Polyimide/Carboxylated Multi-walled Carbon Nanotube Hybrid Aerogel Fibers for Fabric Sensors: Implications for Information Acquisition and Joule Heating in Harsh Environments

Polymeric hybrid sensors have garnered great interest in health monitoring, human-computer interaction, and soft robotics for their lightweight, flexibility, and feasible fabrication process. However, polymeric hybrid sensors suitable for harsh environments remain a considerable challenge, limiting further application. Herein, polyimide (PI)/carboxylated multi-walled carbon nanotube (c-MWCNT) hybrid aerogel fibers with a micro-porous structure were fabricated via wet-spinning and chemical thermal imidization. The fabricated PI/c-MWCNT hybrid aerogel fibers' conductivity and the change of current in response to the bending degree were tested, in which the relative current change achieved 4.78% with a bending degree of 150 degrees. The fibers possessed a density of 0.41 +/- 0.06 g/cm3, a conductivity of 17.8 +/- 2.9 mu S/m, and a tensile strength of 13.0 +/- 1.1 MPa.

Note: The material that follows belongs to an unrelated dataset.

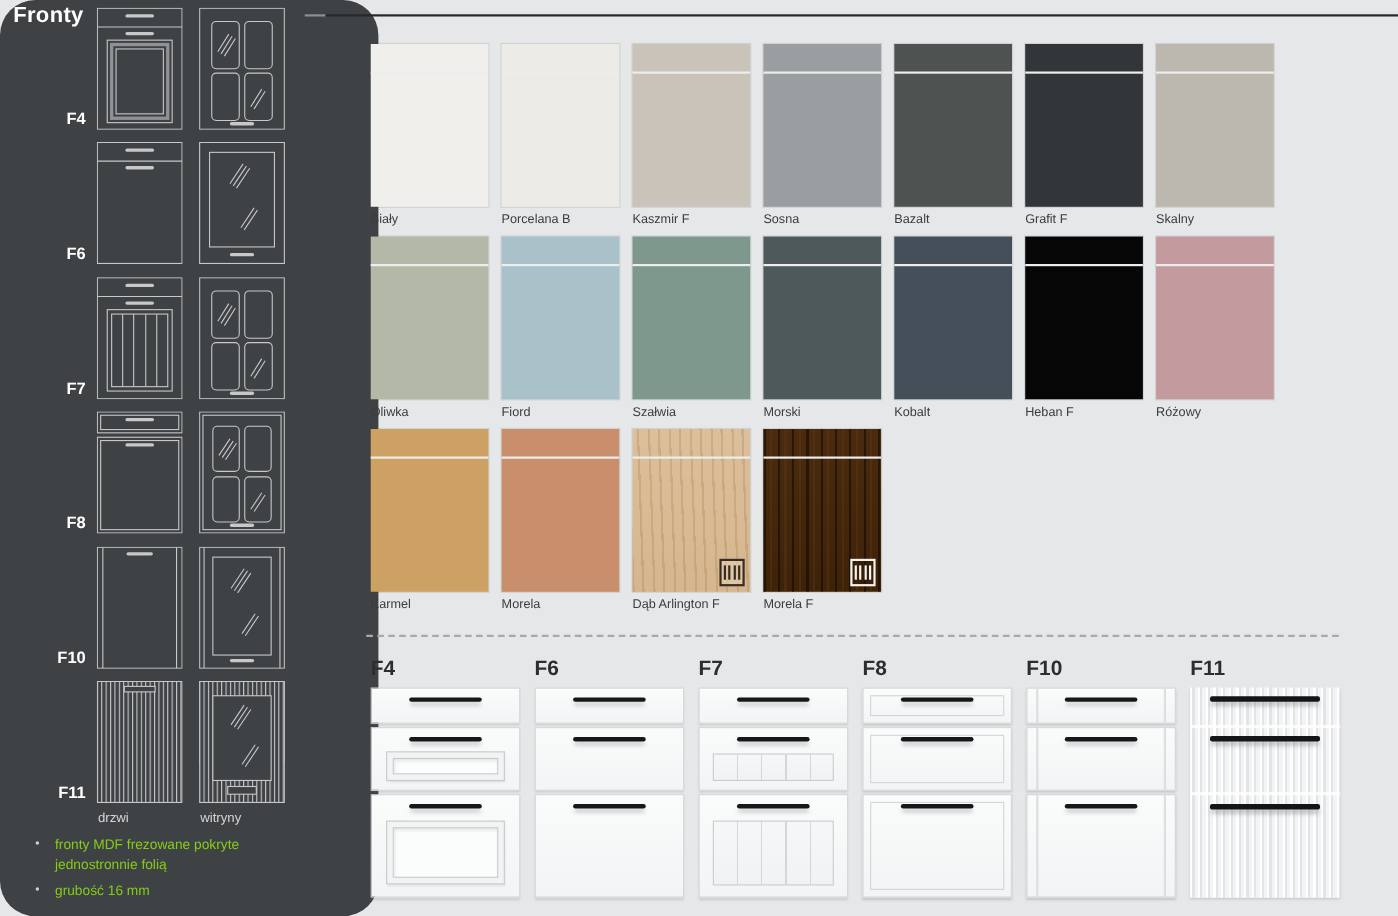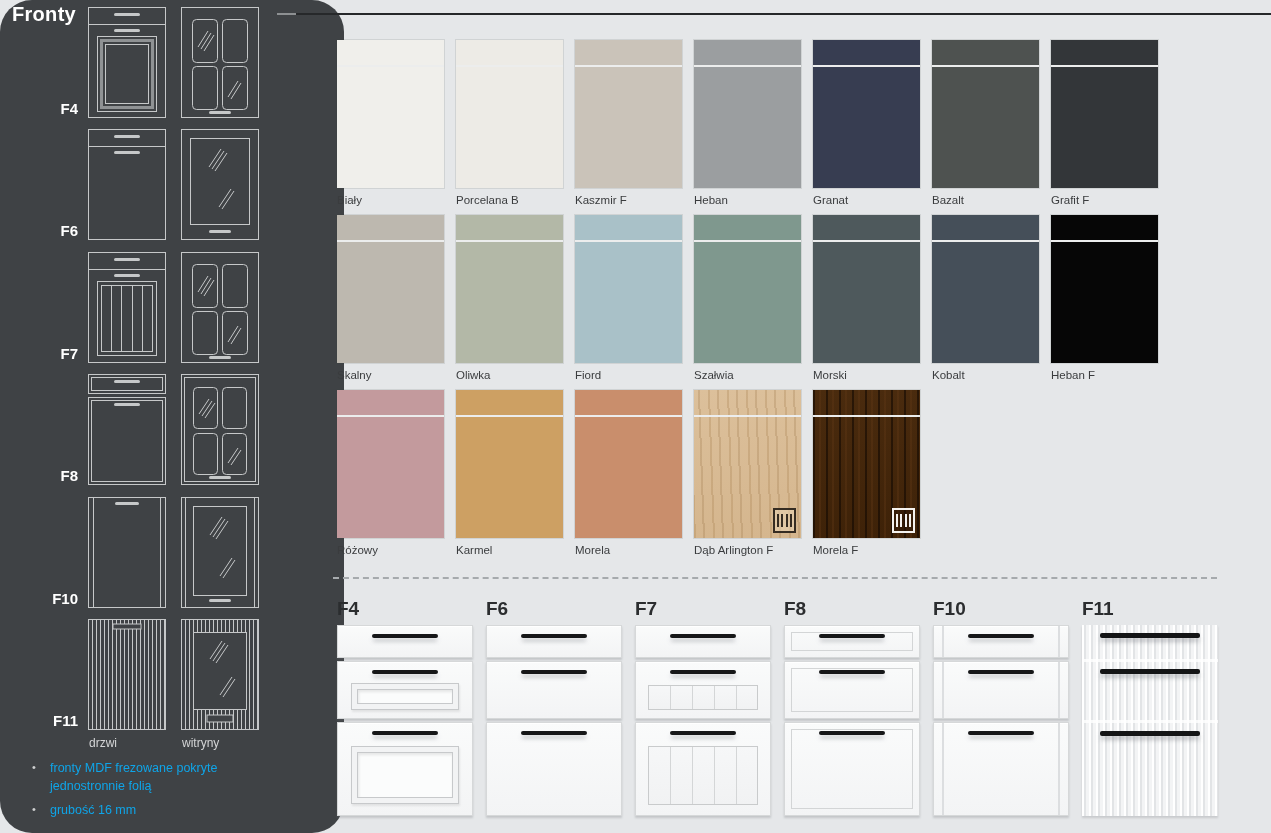"Heban" div.sw-label { text: Heban -> Sosna }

In addition, they exhibited excellent heat/cold durability, whose decomposition temperature, cold resistance, and service life were 367 degrees C, -196 degrees C, and 300 cycles, respectively. Furthermore, the fabric sensor woven with PI/c-MWCNT hybrid aerogel fibers demonstrated two sensitivity stages of stage 1 (S1) = 6.04 and stage 2 (S2) = 0.55 under various pressures. Besides, it could be heated to 62 degrees C at a voltage of 30 Vin 90 s with a changing resistance. The above properties demonstrate that the as-prepared fabric sensor exhibited great application potential for information acquisition and joule heating in harsh environments.